TASK TO CARRY OUT:
Would you reproduce exactly the lines below from the one holding "X113925000Y-88425000D03*" through the one holding "X115000000Y-110000000D03*", inclusive, and no others?

RECORDS SHOWN:
-.-.-

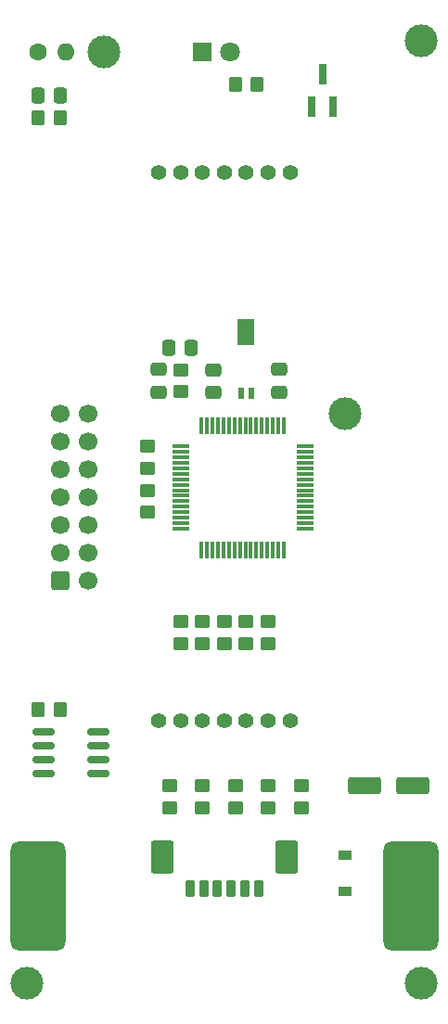
<source format=gbr>
%TF.GenerationSoftware,KiCad,Pcbnew,(6.0.2)*%
%TF.CreationDate,2022-06-02T11:54:08+02:00*%
%TF.ProjectId,Ctrl_AA,4374726c-5f41-4412-9e6b-696361645f70,rev?*%
%TF.SameCoordinates,Original*%
%TF.FileFunction,Soldermask,Bot*%
%TF.FilePolarity,Negative*%
%FSLAX46Y46*%
G04 Gerber Fmt 4.6, Leading zero omitted, Abs format (unit mm)*
G04 Created by KiCad (PCBNEW (6.0.2)) date 2022-06-02 11:54:08*
%MOMM*%
%LPD*%
G01*
G04 APERTURE LIST*
G04 Aperture macros list*
%AMRoundRect*
0 Rectangle with rounded corners*
0 $1 Rounding radius*
0 $2 $3 $4 $5 $6 $7 $8 $9 X,Y pos of 4 corners*
0 Add a 4 corners polygon primitive as box body*
4,1,4,$2,$3,$4,$5,$6,$7,$8,$9,$2,$3,0*
0 Add four circle primitives for the rounded corners*
1,1,$1+$1,$2,$3*
1,1,$1+$1,$4,$5*
1,1,$1+$1,$6,$7*
1,1,$1+$1,$8,$9*
0 Add four rect primitives between the rounded corners*
20,1,$1+$1,$2,$3,$4,$5,0*
20,1,$1+$1,$4,$5,$6,$7,0*
20,1,$1+$1,$6,$7,$8,$9,0*
20,1,$1+$1,$8,$9,$2,$3,0*%
G04 Aperture macros list end*
%ADD10RoundRect,0.781250X-1.718750X-4.218750X1.718750X-4.218750X1.718750X4.218750X-1.718750X4.218750X0*%
%ADD11C,1.400000*%
%ADD12C,3.000000*%
%ADD13RoundRect,0.250000X0.450000X-0.350000X0.450000X0.350000X-0.450000X0.350000X-0.450000X-0.350000X0*%
%ADD14RoundRect,0.250000X0.475000X-0.337500X0.475000X0.337500X-0.475000X0.337500X-0.475000X-0.337500X0*%
%ADD15RoundRect,0.250000X-0.600000X-0.600000X0.600000X-0.600000X0.600000X0.600000X-0.600000X0.600000X0*%
%ADD16C,1.700000*%
%ADD17R,1.200000X0.900000*%
%ADD18C,1.600000*%
%ADD19O,1.600000X1.600000*%
%ADD20RoundRect,0.250000X0.337500X0.475000X-0.337500X0.475000X-0.337500X-0.475000X0.337500X-0.475000X0*%
%ADD21R,1.800000X1.800000*%
%ADD22C,1.800000*%
%ADD23R,0.600000X1.100000*%
%ADD24R,1.500000X2.400000*%
%ADD25RoundRect,0.250000X-0.350000X-0.450000X0.350000X-0.450000X0.350000X0.450000X-0.350000X0.450000X0*%
%ADD26RoundRect,0.250000X-0.337500X-0.475000X0.337500X-0.475000X0.337500X0.475000X-0.337500X0.475000X0*%
%ADD27RoundRect,0.150000X0.825000X0.150000X-0.825000X0.150000X-0.825000X-0.150000X0.825000X-0.150000X0*%
%ADD28RoundRect,0.250000X-0.450000X0.350000X-0.450000X-0.350000X0.450000X-0.350000X0.450000X0.350000X0*%
%ADD29R,0.800000X1.900000*%
%ADD30RoundRect,0.075000X-0.075000X0.700000X-0.075000X-0.700000X0.075000X-0.700000X0.075000X0.700000X0*%
%ADD31RoundRect,0.075000X-0.700000X0.075000X-0.700000X-0.075000X0.700000X-0.075000X0.700000X0.075000X0*%
%ADD32RoundRect,0.250000X0.350000X0.450000X-0.350000X0.450000X-0.350000X-0.450000X0.350000X-0.450000X0*%
%ADD33RoundRect,0.200000X-0.200000X-0.600000X0.200000X-0.600000X0.200000X0.600000X-0.200000X0.600000X0*%
%ADD34RoundRect,0.250001X-0.799999X-1.249999X0.799999X-1.249999X0.799999X1.249999X-0.799999X1.249999X0*%
%ADD35RoundRect,0.250000X-1.250000X-0.550000X1.250000X-0.550000X1.250000X0.550000X-1.250000X0.550000X0*%
G04 APERTURE END LIST*
D10*
%TO.C,J2*%
X128000000Y-120000000D03*
%TD*%
D11*
%TO.C,LCD1*%
X105000000Y-54000000D03*
X107000000Y-54000000D03*
X109000000Y-54000000D03*
X111000000Y-54000000D03*
X113000000Y-54000000D03*
X115000000Y-54000000D03*
X117000000Y-54000000D03*
X117000000Y-104000000D03*
X115000000Y-104000000D03*
X113000000Y-104000000D03*
X111000000Y-104000000D03*
X109000000Y-104000000D03*
X107000000Y-104000000D03*
X105000000Y-104000000D03*
%TD*%
D10*
%TO.C,J1*%
X94000000Y-120000000D03*
%TD*%
D12*
%TO.C,REF\u002A\u002A*%
X122000000Y-76000000D03*
%TD*%
D13*
%TO.C,R16*%
X106000000Y-112000000D03*
X106000000Y-110000000D03*
%TD*%
D14*
%TO.C,C2*%
X105000000Y-74037500D03*
X105000000Y-71962500D03*
%TD*%
D15*
%TO.C,J3*%
X96000000Y-91240000D03*
D16*
X98540000Y-91240000D03*
X96000000Y-88700000D03*
X98540000Y-88700000D03*
X96000000Y-86160000D03*
X98540000Y-86160000D03*
X96000000Y-83620000D03*
X98540000Y-83620000D03*
X96000000Y-81080000D03*
X98540000Y-81080000D03*
X96000000Y-78540000D03*
X98540000Y-78540000D03*
X96000000Y-76000000D03*
X98540000Y-76000000D03*
%TD*%
D13*
%TO.C,R12*%
X118000000Y-112000000D03*
X118000000Y-110000000D03*
%TD*%
D17*
%TO.C,D2*%
X122000000Y-116350000D03*
X122000000Y-119650000D03*
%TD*%
D18*
%TO.C,TH1*%
X94000000Y-43000000D03*
D19*
X96540000Y-43000000D03*
%TD*%
D20*
%TO.C,C5*%
X108000000Y-70000000D03*
X105925000Y-70000000D03*
%TD*%
D12*
%TO.C,REF\u002A\u002A*%
X129000000Y-42000000D03*
%TD*%
D13*
%TO.C,R14*%
X112000000Y-112000000D03*
X112000000Y-110000000D03*
%TD*%
%TO.C,R15*%
X109000000Y-112000000D03*
X109000000Y-110000000D03*
%TD*%
D21*
%TO.C,D1*%
X109000000Y-43000000D03*
D22*
X111540000Y-43000000D03*
%TD*%
D23*
%TO.C,Y1*%
X112500000Y-74125000D03*
X113500000Y-74125000D03*
D24*
X113000000Y-68525000D03*
%TD*%
D25*
%TO.C,R2*%
X94000000Y-49000000D03*
X96000000Y-49000000D03*
%TD*%
D12*
%TO.C,REF\u002A\u002A*%
X129000000Y-128000000D03*
%TD*%
D26*
%TO.C,C1*%
X93962500Y-47000000D03*
X96037500Y-47000000D03*
%TD*%
D27*
%TO.C,U2*%
X99475000Y-105095000D03*
X99475000Y-106365000D03*
X99475000Y-107635000D03*
X99475000Y-108905000D03*
X94525000Y-108905000D03*
X94525000Y-107635000D03*
X94525000Y-106365000D03*
X94525000Y-105095000D03*
%TD*%
D28*
%TO.C,R3*%
X107000000Y-72000000D03*
X107000000Y-74000000D03*
%TD*%
D14*
%TO.C,C3*%
X116000000Y-74037500D03*
X116000000Y-71962500D03*
%TD*%
D28*
%TO.C,R7*%
X109000000Y-95000000D03*
X109000000Y-97000000D03*
%TD*%
D13*
%TO.C,R10*%
X104000000Y-81000000D03*
X104000000Y-79000000D03*
%TD*%
D29*
%TO.C,Q1*%
X120900000Y-48000000D03*
X119000000Y-48000000D03*
X119950000Y-45000000D03*
%TD*%
D30*
%TO.C,U1*%
X108925000Y-77075000D03*
X109425000Y-77075000D03*
X109925000Y-77075000D03*
X110425000Y-77075000D03*
X110925000Y-77075000D03*
X111425000Y-77075000D03*
X111925000Y-77075000D03*
X112425000Y-77075000D03*
X112925000Y-77075000D03*
X113425000Y-77075000D03*
X113925000Y-77075000D03*
X114425000Y-77075000D03*
X114925000Y-77075000D03*
X115425000Y-77075000D03*
X115925000Y-77075000D03*
X116425000Y-77075000D03*
D31*
X118350000Y-79000000D03*
X118350000Y-79500000D03*
X118350000Y-80000000D03*
X118350000Y-80500000D03*
X118350000Y-81000000D03*
X118350000Y-81500000D03*
X118350000Y-82000000D03*
X118350000Y-82500000D03*
X118350000Y-83000000D03*
X118350000Y-83500000D03*
X118350000Y-84000000D03*
X118350000Y-84500000D03*
X118350000Y-85000000D03*
X118350000Y-85500000D03*
X118350000Y-86000000D03*
X118350000Y-86500000D03*
D30*
X116425000Y-88425000D03*
X115925000Y-88425000D03*
X115425000Y-88425000D03*
X114925000Y-88425000D03*
X114425000Y-88425000D03*
X113925000Y-88425000D03*
X113425000Y-88425000D03*
X112925000Y-88425000D03*
X112425000Y-88425000D03*
X111925000Y-88425000D03*
X111425000Y-88425000D03*
X110925000Y-88425000D03*
X110425000Y-88425000D03*
X109925000Y-88425000D03*
X109425000Y-88425000D03*
X108925000Y-88425000D03*
D31*
X107000000Y-86500000D03*
X107000000Y-86000000D03*
X107000000Y-85500000D03*
X107000000Y-85000000D03*
X107000000Y-84500000D03*
X107000000Y-84000000D03*
X107000000Y-83500000D03*
X107000000Y-83000000D03*
X107000000Y-82500000D03*
X107000000Y-82000000D03*
X107000000Y-81500000D03*
X107000000Y-81000000D03*
X107000000Y-80500000D03*
X107000000Y-80000000D03*
X107000000Y-79500000D03*
X107000000Y-79000000D03*
%TD*%
D28*
%TO.C,R4*%
X113000000Y-95000000D03*
X113000000Y-97000000D03*
%TD*%
D32*
%TO.C,R1*%
X114000000Y-46000000D03*
X112000000Y-46000000D03*
%TD*%
D12*
%TO.C,REF\u002A\u002A*%
X93000000Y-128000000D03*
%TD*%
D14*
%TO.C,C4*%
X110000000Y-74075000D03*
X110000000Y-72000000D03*
%TD*%
D13*
%TO.C,R13*%
X115000000Y-112000000D03*
X115000000Y-110000000D03*
%TD*%
D12*
%TO.C,REF\u002A\u002A*%
X100000000Y-43000000D03*
%TD*%
D28*
%TO.C,R9*%
X104000000Y-83000000D03*
X104000000Y-85000000D03*
%TD*%
D33*
%TO.C,J4*%
X107875000Y-119400000D03*
X109125000Y-119400000D03*
X110375000Y-119400000D03*
X111625000Y-119400000D03*
X112875000Y-119400000D03*
X114125000Y-119400000D03*
D34*
X116675000Y-116500000D03*
X105325000Y-116500000D03*
%TD*%
D28*
%TO.C,R8*%
X107000000Y-95000000D03*
X107000000Y-97000000D03*
%TD*%
D32*
%TO.C,R11*%
X96000000Y-103000000D03*
X94000000Y-103000000D03*
%TD*%
D13*
%TO.C,R5*%
X115000000Y-97000000D03*
X115000000Y-95000000D03*
%TD*%
D28*
%TO.C,R6*%
X111000000Y-95000000D03*
X111000000Y-97000000D03*
%TD*%
D35*
%TO.C,C6*%
X123800000Y-110000000D03*
X128200000Y-110000000D03*
%TD*%
M02*

</source>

-.-.-

RESPONSE BELOW:
X113925000Y-88425000D03*
X113425000Y-88425000D03*
X112925000Y-88425000D03*
X112425000Y-88425000D03*
X111925000Y-88425000D03*
X111425000Y-88425000D03*
X110925000Y-88425000D03*
X110425000Y-88425000D03*
X109925000Y-88425000D03*
X109425000Y-88425000D03*
X108925000Y-88425000D03*
D31*
X107000000Y-86500000D03*
X107000000Y-86000000D03*
X107000000Y-85500000D03*
X107000000Y-85000000D03*
X107000000Y-84500000D03*
X107000000Y-84000000D03*
X107000000Y-83500000D03*
X107000000Y-83000000D03*
X107000000Y-82500000D03*
X107000000Y-82000000D03*
X107000000Y-81500000D03*
X107000000Y-81000000D03*
X107000000Y-80500000D03*
X107000000Y-80000000D03*
X107000000Y-79500000D03*
X107000000Y-79000000D03*
%TD*%
D28*
%TO.C,R4*%
X113000000Y-95000000D03*
X113000000Y-97000000D03*
%TD*%
D32*
%TO.C,R1*%
X114000000Y-46000000D03*
X112000000Y-46000000D03*
%TD*%
D12*
%TO.C,REF\u002A\u002A*%
X93000000Y-128000000D03*
%TD*%
D14*
%TO.C,C4*%
X110000000Y-74075000D03*
X110000000Y-72000000D03*
%TD*%
D13*
%TO.C,R13*%
X115000000Y-112000000D03*
X115000000Y-110000000D03*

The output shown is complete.